GroKo-Debatte um Armut und Hartz IV: Das denken die Deutschen

Die Große Koalition bleibt laut aktuellen Umfragewerten umstritten. (Bild: AP Photo)

Nach monatelangen Verhandlungen hat die Große Koalition vor einigen Tagen mit der Arbeit begonnen. Einem großen Thema, dem sich die Bundesregierung nun widmen will, ist die Armut im Land.

Das monatliche Existenzminimum liegt hierzulande pro Person aktuell bei 416 Euro. So ist es laut Hartz-IV-Regelsatz sichergestellt. Zur Debatte steht nun, ob dieser Betrag künftig erhöht werden soll. Hierzu äußerte sich unter anderem Gesundheitsminister Jens Spahn und eckte damit gewaltig an. Mit Hartz IV habe „jeder das, was er zum Leben braucht“, sagte der CDU-Politiker. „Hartz IV bedeutet nicht Armut, sondern ist die Antwort unserer Solidargemeinschaft auf Armut.“

Laut ZDF-Politbarometer halten 37 Prozent der Befragten diese Aussage für richtig, 55 Prozent sind hingegen der Meinung, dass der Betrag nicht ausreicht. Und damit stehen sie nicht alleine da – Kritik gab es dafür auch vonseiten der SPD.

SPD-Vize Ralf Stegner sagte zur „Frankfurter Rundschau“: „Die Unterschiede zwischen Arm und Reich haben so ein Ausmaß, dass man solche Äußerungen nicht machen kann.“ Dem Standpunkt stimmt auch eine Mehrheit der Befragten zu. 82 Prozent glauben, dass die Unterschiede zwischen Arm und Reich in den letzten Jahren größer geworden sind. 70 Prozent finden, dass Armut in Deutschland ein sehr großes oder großes Problem ist.

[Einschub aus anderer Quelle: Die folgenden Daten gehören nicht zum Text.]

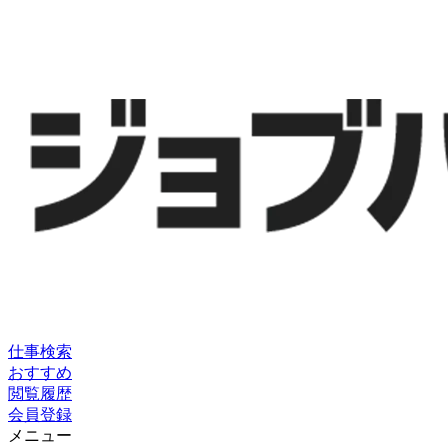
仕事検索
おすすめ
閲覧履歴
会員登録
メニュー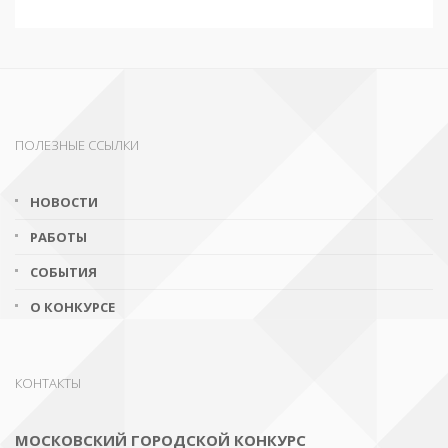
ПОЛЕЗНЫЕ ССЫЛКИ
НОВОСТИ
РАБОТЫ
СОБЫТИЯ
О КОНКУРСЕ
КОНТАКТЫ
МОСКОВСКИЙ ГОРОДСКОЙ КОНКУРС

Diesem und anderen Themen wird sich die Große Koalition künftig widmen. Letztere bleibt übrigens umstritten. 45 Prozent aller Befragten finden die GroKo gut. Während sie 15 Prozent egal ist, sind 38 Prozent unzufrieden damit, dass für die neue Regierung erneut CDU, CSU und SPD koaliert haben.

Auch was die Lösungskompetenz der Bundesregierung angeht, sind sich die Befragten uneinig. 48 Prozent bezweifeln, dass sie einen wichtigen Beitrag leisten kann, ebenso viele glauben wiederum nicht daran. Wie erfolgreich die GroKo wirklich sein wird, wird sich spätestens zum Ende der Legislaturperiode 2021 zeigen – übrigens glaubt mit 70 Prozent eine deutliche Mehrheit der Befragten daran, dass die Große Koalition bis dahin bestehen bleibt.